Halfway down the stairs
Is a stair where I sit:
There isn't any other stair quite like it.
I'm not at the bottom,
I'm not at the top:
So this is the stair where I always stop.
Halfway up the stairs
Isn't up, and isn't down.
It isn't in the nursery, it isn't in the town:
And all sorts of funny thoughts
Run round my head:
"It isn't really anywhere! It's somewhere else instead!"
4 comments:
I don't remember having seen that Milne piece before -- it so wonderfully captures a childlike (or doglike, much the same) perspective. Your picture, is perfect for the poem (or maybe it's the other way around.) That's Destry, right, not Ziwa?

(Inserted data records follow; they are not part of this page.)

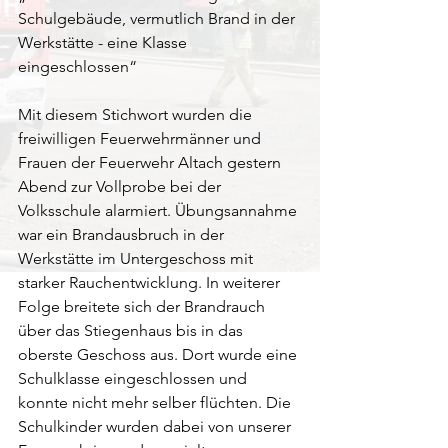
Schulgebäude, vermutlich Brand in der 
Werkstätte - eine Klasse 
eingeschlossen“
Mit diesem Stichwort wurden die 
freiwilligen Feuerwehrmänner und 
Frauen der Feuerwehr Altach gestern 
Abend zur Vollprobe bei der 
Volksschule alarmiert. Übungsannahme 
war ein Brandausbruch in der 
Werkstätte im Untergeschoss mit 
starker Rauchentwicklung. In weiterer 
Folge breitete sich der Brandrauch 
über das Stiegenhaus bis in das 
oberste Geschoss aus. Dort wurde eine 
Schulklasse eingeschlossen und 
konnte nicht mehr selber flüchten. Die 
Schulkinder wurden dabei von unserer 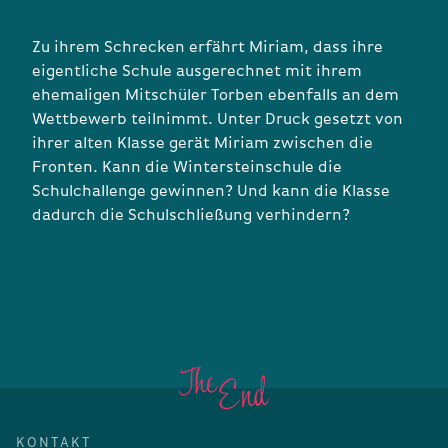
Zu ihrem Schrecken erfährt Miriam, dass ihre
eigentliche Schule ausgerechnet mit ihrem
ehemaligen Mitschüler Torben ebenfalls an dem
Wettbewerb teilnimmt. Unter Druck gesetzt von
ihrer alten Klasse gerät Miriam zwischen die
Fronten. Kann die Wintersteinschule die
Schulchallenge gewinnen? Und kann die Klasse
dadurch die Schulschließung verhindern?
KONTAKT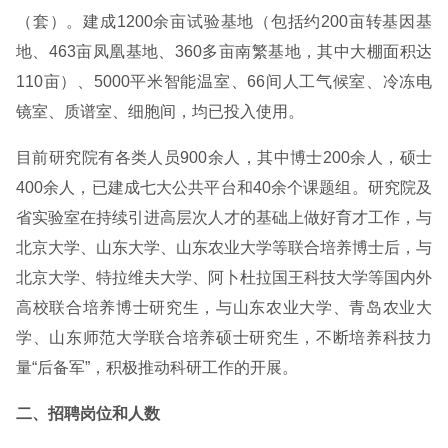
（套）。建成1200余亩试验基地（包括约200亩转基因基
地、463亩凤凰基地、360多亩南繁基地，其中大棚面积达
110亩）、5000平米智能温室、66间人工气候室、冷冻电
镜室、质谱室、细胞间，均已投入使用。
目前研究院有各类人员900余人，其中博士200余人，硕士
400余人，已建成七大公共平台和40余个课题组。研究院及
省实验室在持续引进高层次人才的基础上做好育才工作，与
北京大学、山东大学、山东农业大学等联合培养博士后，与
北京大学、特拉维夫大学、阿卜杜拉国王科技大学等国内外
高校联合培养博士研究生，与山东农业大学、青岛农业大
学、山东师范大学联合培养硕士研究生，不断培养科技力
量“后备军”，积极推动科研工作的开展。
二、招聘岗位和人数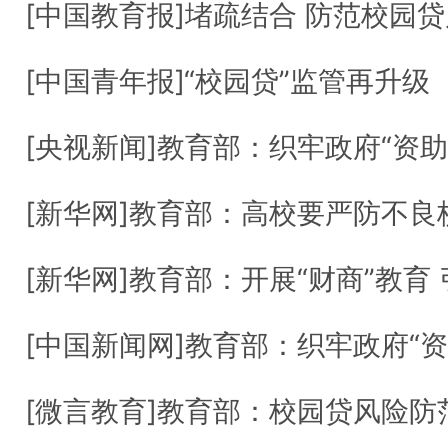
[中国教育报]堵疏结合 防范校园贷风险——
[中国青年报]“校园贷”监管再升级
[央视新闻]教育部：织牢政府“资助网” 
[新华网]教育部：高校要严防不良校园
[新华网]教育部：开展“财商”教育 引导
[中国新闻网]教育部：织牢政府“资助网”
[微言教育]教育部：校园贷风险防范重点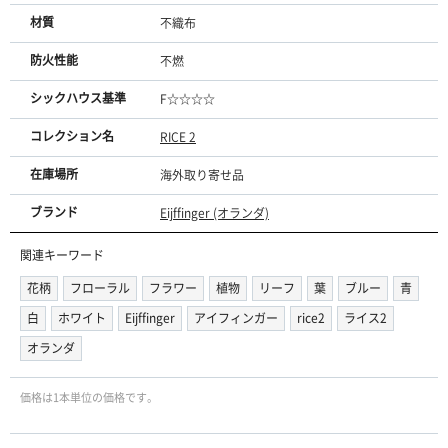
材質
不織布
防火性能
不燃
シックハウス基準
F☆☆☆☆
コレクション名
RICE 2
在庫場所
海外取り寄せ品
ブランド
Eijffinger (オランダ)
関連キーワード
花柄
フローラル
フラワー
植物
リーフ
葉
ブルー
青
白
ホワイト
Eijffinger
アイフィンガー
rice2
ライス2
オランダ
価格は1本単位の価格です。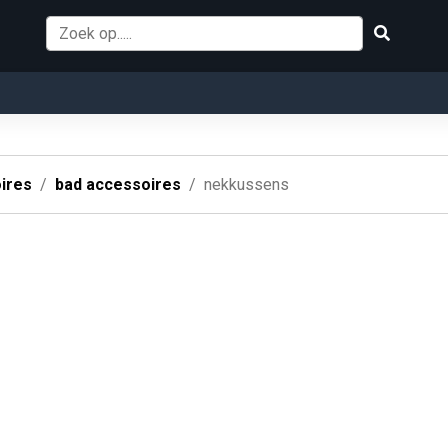
ires
bad accessoires
nekkussens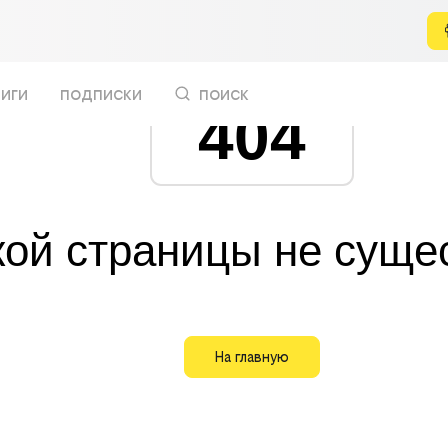
иги
подписки
поиск
404
кой страницы не суще
На главную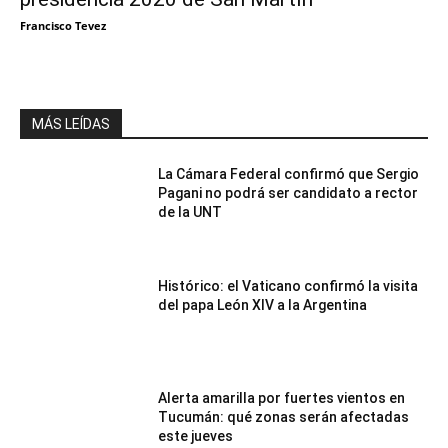
Francisco Tevez
MÁS LEÍDAS
La Cámara Federal confirmó que Sergio
Pagani no podrá ser candidato a rector
de la UNT
Histórico: el Vaticano confirmó la visita
del papa León XIV a la Argentina
Alerta amarilla por fuertes vientos en
Tucumán: qué zonas serán afectadas
este jueves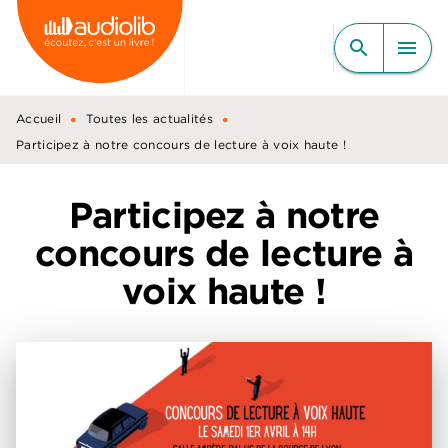
MENU
RECHERCHE
CONTENU
search
menu
PIED DE PAGE
•
•
Accueil
Toutes les actualités
Participez à notre concours de lecture à voix haute !
Participez à notre
concours de lecture à
voix haute !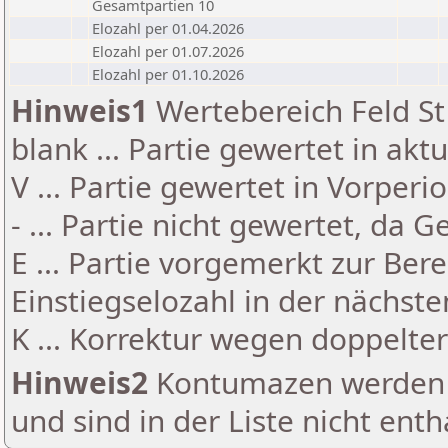
Gesamtpartien 10
Elozahl per 01.04.2026
Elozahl per 01.07.2026
Elozahl per 01.10.2026
Hinweis1
Wertebereich Feld St 
blank ... Partie gewertet in akt
V ... Partie gewertet in Vorperi
- ... Partie nicht gewertet, da 
E ... Partie vorgemerkt zur Be
Einstiegselozahl in der nächst
K ... Korrektur wegen doppelt
Hinweis2
Kontumazen werden g
und sind in der Liste nicht enth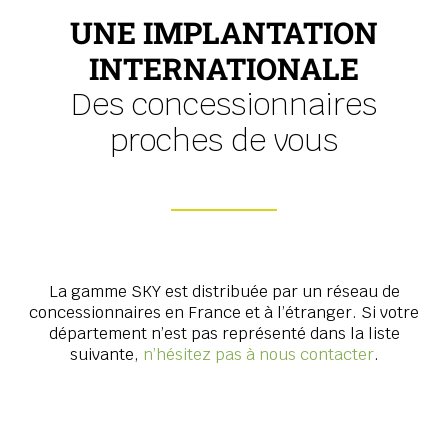
UNE IMPLANTATION
INTERNATIONALE
Des concessionnaires
proches de vous
La gamme SKY est distribuée par un réseau de
concessionnaires en France et à l’étranger. Si votre
département n’est pas représenté dans la liste
suivante,
n’hésitez pas à nous contacter
.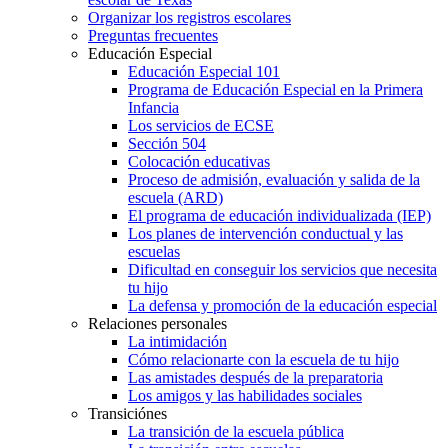
Organizar los registros escolares
Preguntas frecuentes
Educación Especial
Educación Especial 101
Programa de Educación Especial en la Primera
Infancia
Los servicios de ECSE
Sección 504
Colocación educativas
Proceso de admisión, evaluación y salida de la
escuela (ARD)
El programa de educación individualizada (IEP)
Los planes de intervención conductual y las
escuelas
Dificultad en conseguir los servicios que necesita
tu hijo
La defensa y promoción de la educación especial
Relaciones personales
La intimidación
Cómo relacionarte con la escuela de tu hijo
Las amistades después de la preparatoria
Los amigos y las habilidades sociales
Transiciónes
La transición de la escuela pública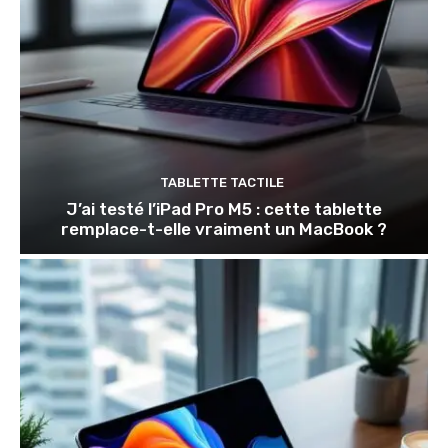
TABLETTE TACTILE
J’ai testé l’iPad Pro M5 : cette tablette
remplace-t-elle vraiment un MacBook ?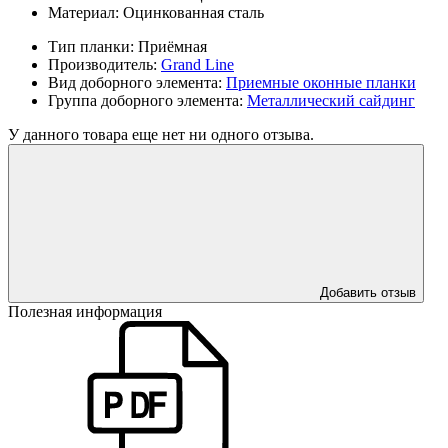
Материал:
Оцинкованная сталь
Тип планки:
Приёмная
Производитель:
Grand Line
Вид доборного элемента:
Приемные оконные планки
Группа доборного элемента:
Металлический сайдинг
У данного товара еще нет ни одного отзыва.
Добавить отзыв
Полезная информация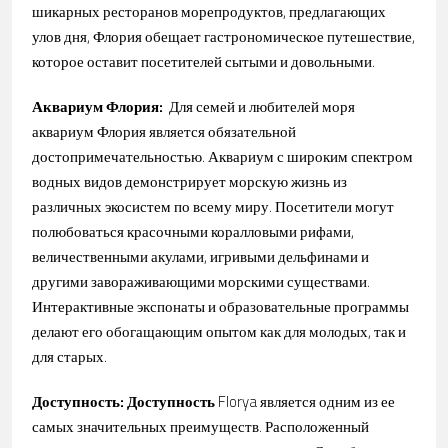
шикарных ресторанов морепродуктов, предлагающих
улов дня, Флория обещает гастрономическое путешествие,
которое оставит посетителей сытыми и довольными.
Аквариум Флория:
Для семей и любителей моря
аквариум Флория является обязательной
достопримечательностью. Аквариум с широким спектром
водных видов демонстрирует морскую жизнь из
различных экосистем по всему миру. Посетители могут
полюбоваться красочными коралловыми рифами,
величественными акулами, игривыми дельфинами и
другими завораживающими морскими существами.
Интерактивные экспонаты и образовательные программы
делают его обогащающим опытом как для молодых, так и
для старых.
Доступность: Доступность
Florya является одним из ее
самых значительных преимуществ. Расположенный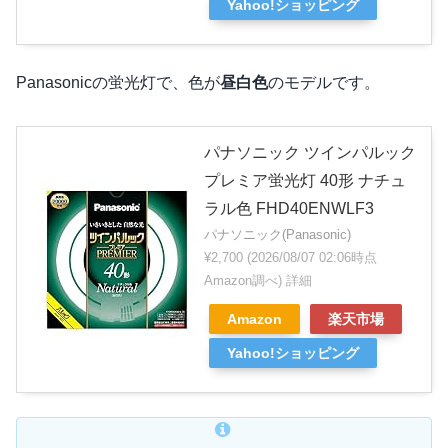
Yahoo!ショッピング
Panasonicの蛍光灯で、色が
昼白色
のモデルです。
パナソニック ツインパルック
プレミア蛍光灯 40形 ナチュ
ラル色 FHD40ENWLF3
パナソニック(Panasonic)
¥2,700
(2026/08/07 02:06時点
Amazon調べ)
詳細
Amazon
楽天市場
Yahoo!ショッピング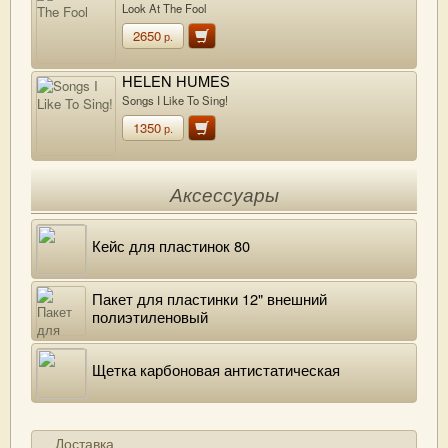
Look At The Fool
2650
р.
HELEN HUMES
Songs I Like To Sing!
1350
р.
Аксессуары
Кейс для пластинок 80
Пакет для пластинки 12" внешний
полиэтиленовый
Щетка карбоновая антистатическая
Доставка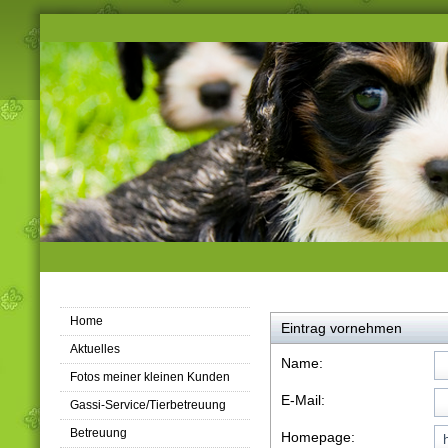
Home
Eintrag vornehmen
Aktuelles
Name:
Fotos meiner kleinen Kunden
E-Mail:
Gassi-Service/Tierbetreuung
Betreuung
Homepage: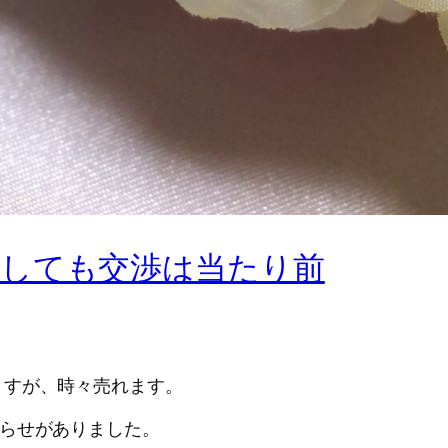
しても交渉は当たり前
ますが、時々売れます。
知らせがありました。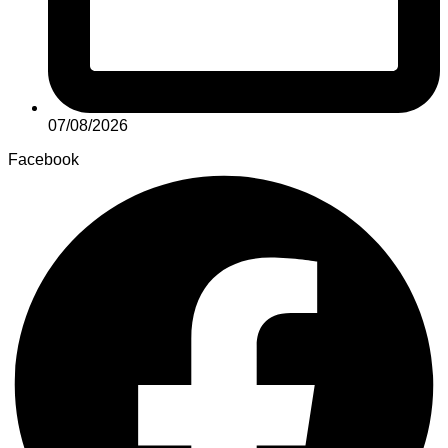
07/08/2026
Facebook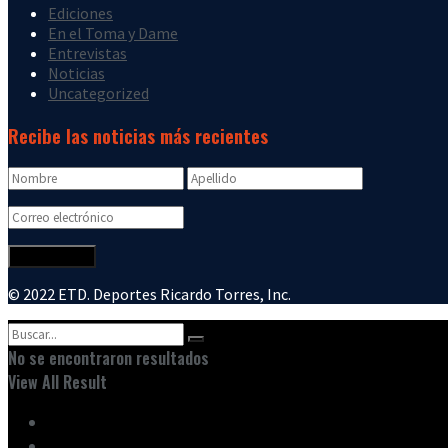
Ediciones
En el Toma y Dame
Entrevistas
Noticias
Uncategorized
Recibe las noticias más recientes
© 2022 ETD. Deportes Ricardo Torres, Inc.
No se encontraron resultados
View All Result
Inicio
Ediciones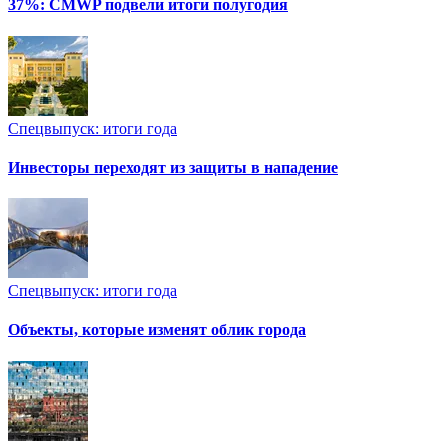
37%: CMWP подвели итоги полугодия
Спецвыпуск: итоги года
Инвесторы переходят из защиты в нападение
Спецвыпуск: итоги года
Объекты, которые изменят облик города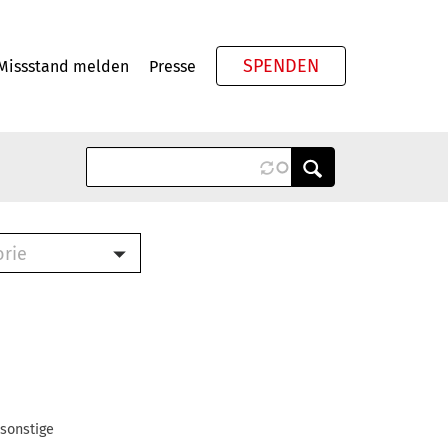
SPENDEN
Missstand melden
Presse
Meta
orie
Book (PDF)
terbrief (RTF)
roschüre (PDF)
cklisten (PDF)
oschüre
ch
 sonstige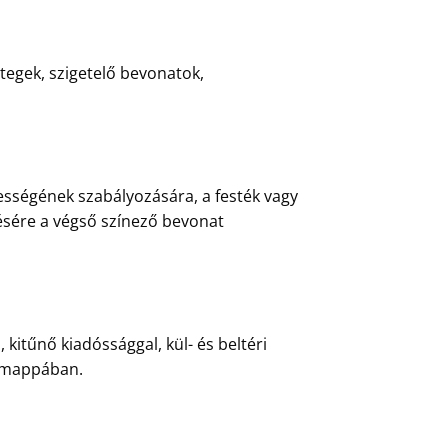
tegek, szigetelő bevonatok,
ességének szabályozására, a festék vagy
ésére a végső színező bevonat
kitűnő kiadóssággal, kül- és beltéri
” mappában.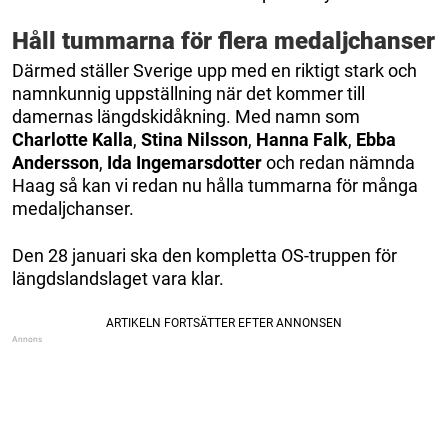
Håll tummarna för flera medaljchanser
Därmed ställer Sverige upp med en riktigt stark och
namnkunnig uppställning när det kommer till
damernas längdskidåkning. Med namn som
Charlotte Kalla
,
Stina Nilsson
,
Hanna Falk
,
Ebba
Andersson
,
Ida Ingemarsdotter
och redan nämnda
Haag så kan vi redan nu hålla tummarna för många
medaljchanser.
Den 28 januari ska den kompletta OS-truppen för
längdslandslaget vara klar.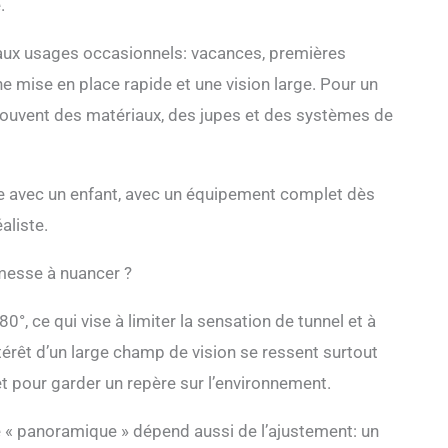
.
 aux usages occasionnels: vacances, premières
e mise en place rapide et une vision large. Pour un
 souvent des matériaux, des jupes et des systèmes de
ple avec un enfant, avec un équipement complet dès
aliste.
messe à nuancer ?
ce qui vise à limiter la sensation de tunnel et à
intérêt d’un large champ de vision se ressent surtout
t pour garder un repère sur l’environnement.
nce « panoramique » dépend aussi de l’ajustement: un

One of the animals here, Fonzie the addled Abyssinian, has a favorite kind of place to hang out: in and around food-prep items (like the pot he's in for the initial post in my blog.) I don't think Milne ever wrote about sitting in eggbaskets, though.
Well, I must admit that as I read the first two lines I expected
Halfway down the stairs
Is a stair where I sit
And think about you and me. . .
But then I'm more familiar with Milne through the Jefferson Airplane than directly. I suppose this betrays an unforgivable state of willful cultural illiteracy. . .
Much of Western Culture is based on the writings of A.A. Milne. You do not have to believe that a stuffed bear can talk in order to find the work compelling and necessary.
Ooh! Ooh! Is this where I point out that the inspiration for Winnie-the-Pooh was Canadian?